On 2017/12/16 8:04, Andrew Morton wrote:
>> The implementation is steered toward an expensive slowpath, such as after
>> the oom reaper has grabbed mm->mmap_sem of a still alive oom victim.
> 
> some tweakage, please review.
> 
> From: Andrew Morton <a...@linux-foundation.org>
> Subject: 
> mm-mmu_notifier-annotate-mmu-notifiers-with-blockable-invalidate-callbacks-fix
> 
> make mm_has_blockable_invalidate_notifiers() return bool, use 
> rwsem_is_locked()
> 

> @@ -240,13 +240,13 @@ EXPORT_SYMBOL_GPL(__mmu_notifier_invalid
>   * Must be called while holding mm->mmap_sem for either read or write.
>   * The result is guaranteed to be valid until mm->mmap_sem is dropped.
>   */
> -int mm_has_blockable_invalidate_notifiers(struct mm_struct *mm)
> +bool mm_has_blockable_invalidate_notifiers(struct mm_struct *mm)
>  {
>       struct mmu_notifier *mn;
>       int id;
> -     int ret = 0;
> +     bool ret = false;
>  
> -     WARN_ON_ONCE(down_write_trylock(&mm->mmap_sem));
> +     WARN_ON_ONCE(!rwsem_is_locked(&mm->mmap_sem));
>  
>       if (!mm_has_notifiers(mm))
>               return ret;

rwsem_is_locked() test isn't equivalent with __mutex_owner() == current test, 
is it?
If rwsem_is_locked() returns true because somebody else has locked it, there is
no guarantee that current thread has locked it before calling this function.

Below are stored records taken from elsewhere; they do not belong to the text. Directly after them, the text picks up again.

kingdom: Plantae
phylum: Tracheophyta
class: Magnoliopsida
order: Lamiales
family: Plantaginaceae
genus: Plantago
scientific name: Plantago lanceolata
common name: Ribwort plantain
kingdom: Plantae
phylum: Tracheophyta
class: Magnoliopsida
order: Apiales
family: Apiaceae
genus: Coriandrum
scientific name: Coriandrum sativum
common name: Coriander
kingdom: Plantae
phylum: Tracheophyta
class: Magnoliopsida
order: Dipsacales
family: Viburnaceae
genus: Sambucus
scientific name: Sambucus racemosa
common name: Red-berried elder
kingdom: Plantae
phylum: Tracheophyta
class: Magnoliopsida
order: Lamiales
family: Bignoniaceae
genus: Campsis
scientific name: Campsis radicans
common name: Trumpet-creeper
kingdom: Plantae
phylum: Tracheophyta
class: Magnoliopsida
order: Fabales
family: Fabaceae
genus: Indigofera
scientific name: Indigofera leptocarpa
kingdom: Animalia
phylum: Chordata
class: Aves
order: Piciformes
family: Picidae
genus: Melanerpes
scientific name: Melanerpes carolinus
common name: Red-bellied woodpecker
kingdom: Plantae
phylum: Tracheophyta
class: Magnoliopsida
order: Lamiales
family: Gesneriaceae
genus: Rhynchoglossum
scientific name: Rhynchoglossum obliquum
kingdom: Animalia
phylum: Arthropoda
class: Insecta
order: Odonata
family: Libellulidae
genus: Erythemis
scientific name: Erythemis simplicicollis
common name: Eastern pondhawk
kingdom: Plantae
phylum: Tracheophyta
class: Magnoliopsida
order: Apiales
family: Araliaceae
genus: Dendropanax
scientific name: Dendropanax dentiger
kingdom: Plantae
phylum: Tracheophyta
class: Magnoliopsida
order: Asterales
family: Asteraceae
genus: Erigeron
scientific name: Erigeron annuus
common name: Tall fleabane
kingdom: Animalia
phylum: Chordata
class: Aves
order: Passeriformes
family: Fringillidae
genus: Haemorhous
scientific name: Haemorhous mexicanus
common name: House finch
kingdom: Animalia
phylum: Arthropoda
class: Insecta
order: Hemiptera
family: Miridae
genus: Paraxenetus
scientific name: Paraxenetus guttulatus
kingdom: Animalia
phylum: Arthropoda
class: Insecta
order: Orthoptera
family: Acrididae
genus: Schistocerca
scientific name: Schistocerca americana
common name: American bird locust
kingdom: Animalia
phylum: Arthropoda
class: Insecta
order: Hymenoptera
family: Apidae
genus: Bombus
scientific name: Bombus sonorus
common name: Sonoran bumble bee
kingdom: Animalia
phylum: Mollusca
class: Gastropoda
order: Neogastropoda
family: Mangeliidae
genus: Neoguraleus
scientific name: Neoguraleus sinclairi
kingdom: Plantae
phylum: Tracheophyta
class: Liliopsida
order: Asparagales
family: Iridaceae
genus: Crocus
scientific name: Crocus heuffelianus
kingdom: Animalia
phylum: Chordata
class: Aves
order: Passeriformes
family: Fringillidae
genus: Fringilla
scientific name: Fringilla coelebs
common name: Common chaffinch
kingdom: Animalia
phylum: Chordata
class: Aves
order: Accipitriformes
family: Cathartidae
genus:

down_write_trylock() test isn't equivalent with __mutex_owner() == current 
test, is it?
What if somebody else held it for read or write (the worst case is registration 
path),
down_write_trylock() will return false even if current thread has not locked it 
for
read or write.

I think this WARN_ON_ONCE() can not detect incorrect call to this function.